START Records shown

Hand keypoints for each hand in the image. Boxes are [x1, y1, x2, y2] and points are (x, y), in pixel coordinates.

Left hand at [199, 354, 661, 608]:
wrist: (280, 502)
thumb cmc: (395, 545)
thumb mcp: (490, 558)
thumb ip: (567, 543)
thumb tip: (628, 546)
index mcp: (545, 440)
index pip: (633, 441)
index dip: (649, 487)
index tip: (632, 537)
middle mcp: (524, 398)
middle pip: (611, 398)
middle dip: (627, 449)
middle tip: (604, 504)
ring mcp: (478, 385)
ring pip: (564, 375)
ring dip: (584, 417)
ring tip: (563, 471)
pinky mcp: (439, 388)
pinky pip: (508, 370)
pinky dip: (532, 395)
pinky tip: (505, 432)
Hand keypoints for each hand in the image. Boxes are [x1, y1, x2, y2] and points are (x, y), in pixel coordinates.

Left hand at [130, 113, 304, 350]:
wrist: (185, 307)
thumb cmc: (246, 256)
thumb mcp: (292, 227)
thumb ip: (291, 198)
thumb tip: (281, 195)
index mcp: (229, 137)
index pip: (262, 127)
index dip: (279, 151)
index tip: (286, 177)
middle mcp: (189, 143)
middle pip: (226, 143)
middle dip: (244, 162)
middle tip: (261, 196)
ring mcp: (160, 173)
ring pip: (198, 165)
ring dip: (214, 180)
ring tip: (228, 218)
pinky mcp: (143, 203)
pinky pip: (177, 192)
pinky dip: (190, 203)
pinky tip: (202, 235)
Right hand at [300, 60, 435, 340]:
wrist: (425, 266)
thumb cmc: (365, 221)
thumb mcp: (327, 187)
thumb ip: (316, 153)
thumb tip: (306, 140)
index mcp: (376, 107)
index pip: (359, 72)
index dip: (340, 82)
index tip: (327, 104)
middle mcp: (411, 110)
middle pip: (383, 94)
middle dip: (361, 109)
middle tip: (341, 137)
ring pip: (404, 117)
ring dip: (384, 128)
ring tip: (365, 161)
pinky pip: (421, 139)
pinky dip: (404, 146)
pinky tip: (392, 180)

END Records shown
START Records shown

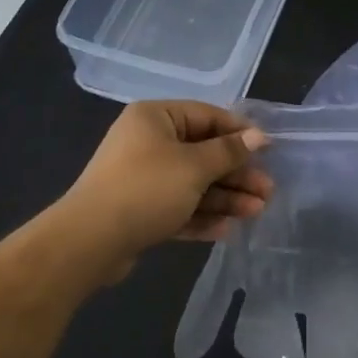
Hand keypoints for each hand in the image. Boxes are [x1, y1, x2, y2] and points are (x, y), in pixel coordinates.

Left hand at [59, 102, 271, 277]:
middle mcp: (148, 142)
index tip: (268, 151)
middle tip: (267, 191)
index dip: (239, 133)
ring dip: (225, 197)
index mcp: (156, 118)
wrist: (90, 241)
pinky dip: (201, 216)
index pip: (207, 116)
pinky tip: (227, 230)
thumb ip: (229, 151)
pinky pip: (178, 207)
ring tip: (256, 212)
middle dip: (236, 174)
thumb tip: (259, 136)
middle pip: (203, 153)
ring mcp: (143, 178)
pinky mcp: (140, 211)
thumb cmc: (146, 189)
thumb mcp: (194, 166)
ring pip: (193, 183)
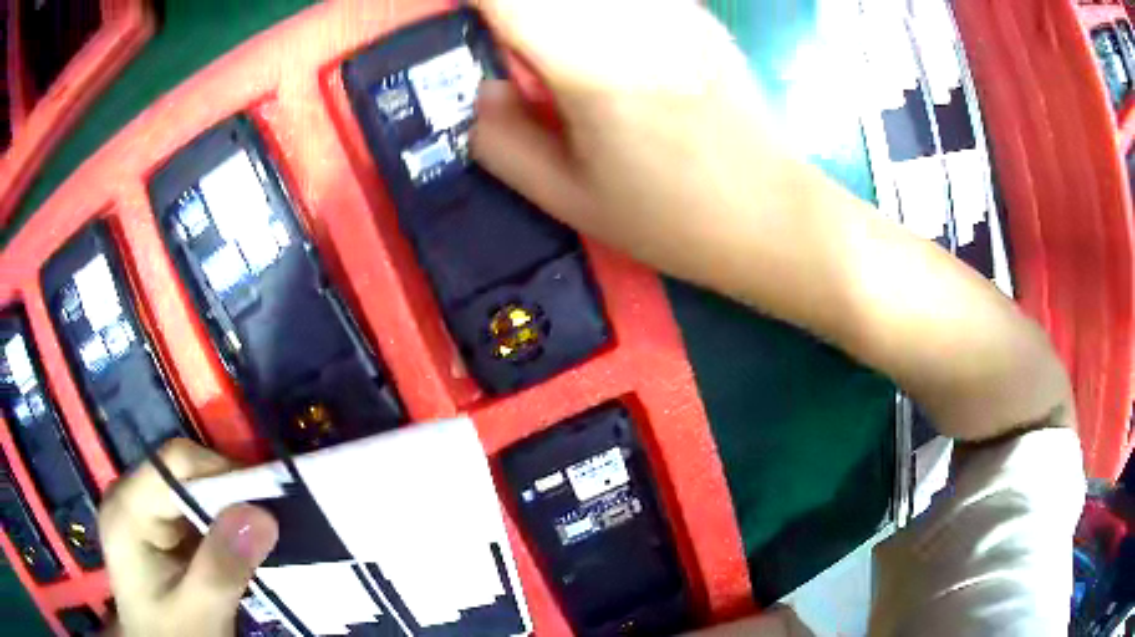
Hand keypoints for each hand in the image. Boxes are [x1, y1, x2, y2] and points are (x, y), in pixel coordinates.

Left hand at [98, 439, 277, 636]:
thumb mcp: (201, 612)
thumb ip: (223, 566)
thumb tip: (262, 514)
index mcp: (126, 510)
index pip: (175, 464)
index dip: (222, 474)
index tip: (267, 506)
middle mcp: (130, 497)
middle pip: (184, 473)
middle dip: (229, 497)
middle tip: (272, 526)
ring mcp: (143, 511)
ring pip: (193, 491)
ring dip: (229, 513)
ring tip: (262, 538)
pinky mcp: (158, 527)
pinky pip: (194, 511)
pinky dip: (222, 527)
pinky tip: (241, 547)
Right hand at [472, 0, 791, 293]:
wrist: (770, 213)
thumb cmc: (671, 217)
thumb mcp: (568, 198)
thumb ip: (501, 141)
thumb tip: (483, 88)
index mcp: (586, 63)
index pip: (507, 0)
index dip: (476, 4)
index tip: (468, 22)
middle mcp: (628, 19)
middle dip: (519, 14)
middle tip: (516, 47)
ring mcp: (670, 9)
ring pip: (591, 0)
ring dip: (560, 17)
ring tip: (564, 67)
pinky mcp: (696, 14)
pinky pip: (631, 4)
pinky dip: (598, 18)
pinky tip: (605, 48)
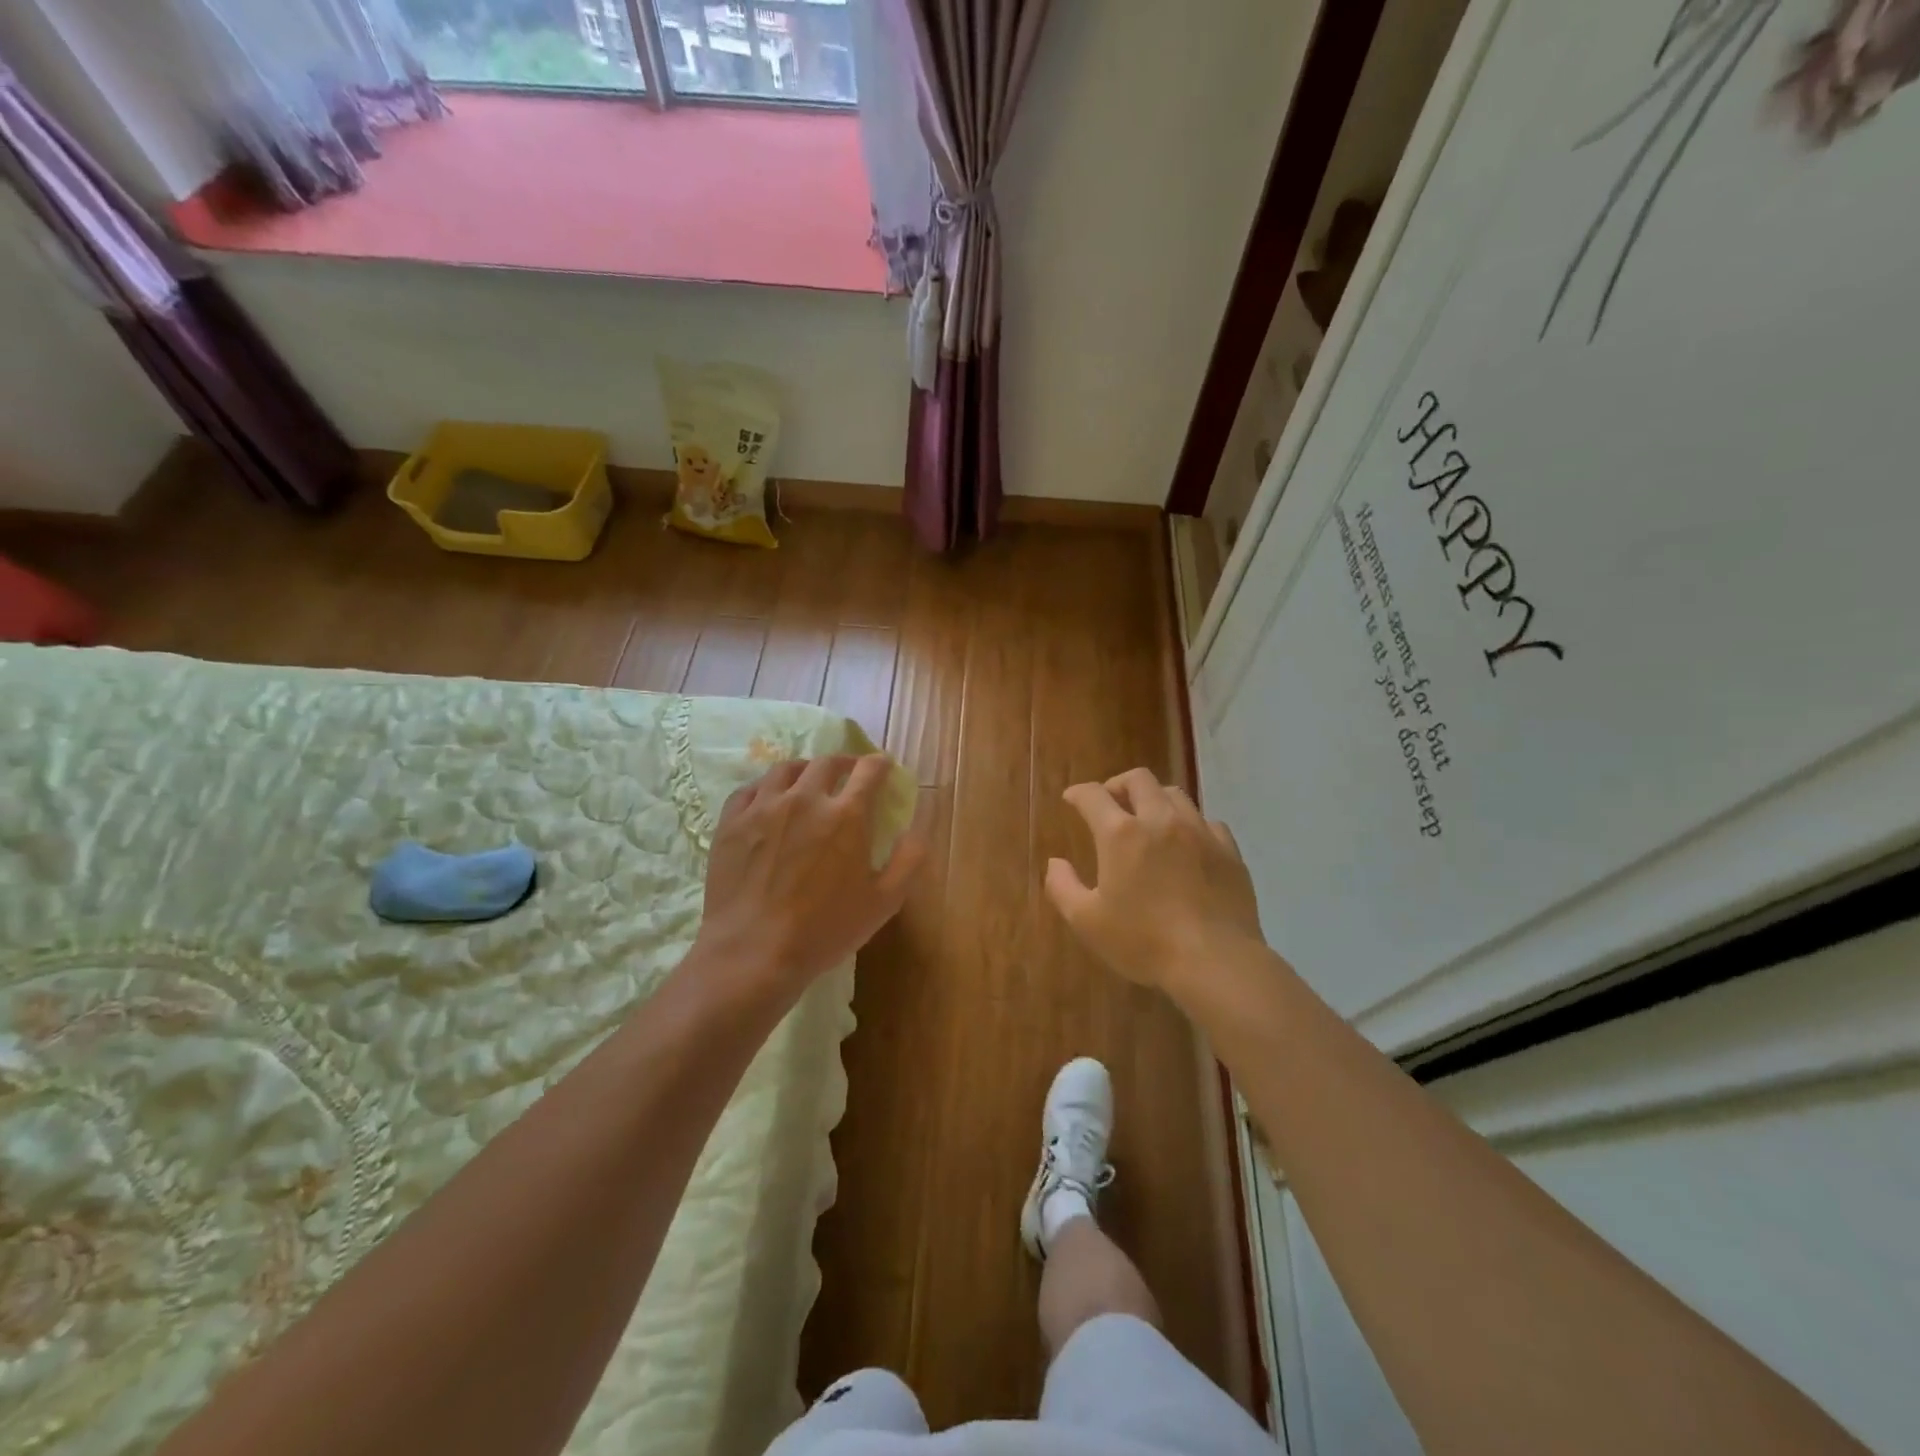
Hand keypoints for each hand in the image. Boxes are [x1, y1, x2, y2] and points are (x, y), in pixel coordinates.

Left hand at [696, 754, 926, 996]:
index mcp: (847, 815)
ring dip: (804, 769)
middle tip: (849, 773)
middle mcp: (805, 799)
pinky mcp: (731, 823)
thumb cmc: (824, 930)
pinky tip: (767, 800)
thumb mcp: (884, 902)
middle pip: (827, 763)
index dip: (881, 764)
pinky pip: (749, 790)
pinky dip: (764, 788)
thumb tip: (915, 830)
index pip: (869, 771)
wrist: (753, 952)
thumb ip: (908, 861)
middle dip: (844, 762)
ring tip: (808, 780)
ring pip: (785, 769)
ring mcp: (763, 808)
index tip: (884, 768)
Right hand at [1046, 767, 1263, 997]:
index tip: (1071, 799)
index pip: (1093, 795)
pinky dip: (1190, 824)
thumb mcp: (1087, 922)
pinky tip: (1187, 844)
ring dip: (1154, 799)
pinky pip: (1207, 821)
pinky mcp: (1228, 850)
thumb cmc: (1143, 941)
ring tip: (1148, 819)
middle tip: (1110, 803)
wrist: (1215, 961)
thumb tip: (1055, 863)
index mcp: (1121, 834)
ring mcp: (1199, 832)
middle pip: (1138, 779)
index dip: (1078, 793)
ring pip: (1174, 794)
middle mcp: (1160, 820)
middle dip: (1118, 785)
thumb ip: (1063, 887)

END Records shown

> _Aim of the exercise_:
Take the entries above and return only the lines from the one with "ring dip: (584, 417)" to the one with "ring pip: (198, 165)", both included, unchanged.

> _Written answer_:
ring dip: (584, 417)
ring tip: (563, 471)
pinky mcp: (439, 388)
pinky pip: (508, 370)
pinky dip: (532, 395)
pinky tip: (505, 432)
Hand keypoints for each hand in the image. Boxes are [x1, y1, x2, y2] and points are (x, y), in pixel coordinates.

Left hand at [130, 113, 304, 350]:
wrist: (185, 307)
thumb cmc: (246, 256)
thumb mcp: (292, 227)
thumb ip: (291, 198)
thumb tip: (281, 195)
index mcp: (229, 137)
index pip: (262, 127)
index dip: (279, 151)
index tip: (286, 177)
middle mcp: (189, 143)
middle pip: (226, 143)
middle dip: (244, 162)
middle tip: (261, 196)
ring mcp: (160, 173)
ring pip: (198, 165)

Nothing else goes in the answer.